#### [Task description]
Render the text read from all of the entries below as a JSON list of strings, one string for each line, with blank lines left out. Leave the pictures out of the answer.
[Data in this exercise — start]
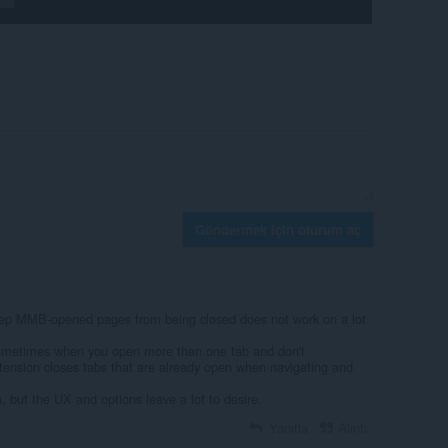
Göndermek için oturum aç
keep MMB-opened pages from being closed does not work on a lot
 sometimes when you open more than one tab and don't
xtension closes tabs that are already open when navigating and
on, but the UX and options leave a lot to desire.
Yanıtla
Alıntı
[Data in this exercise — finish]
#### [Output for this task]
[
  "Göndermek için oturum aç",
  "keep MMB-opened pages from being closed does not work on a lot",
  " sometimes when you open more than one tab and don't",
  "xtension closes tabs that are already open when navigating and",
  "on, but the UX and options leave a lot to desire.",
  "Yanıtla",
  "Alıntı"
]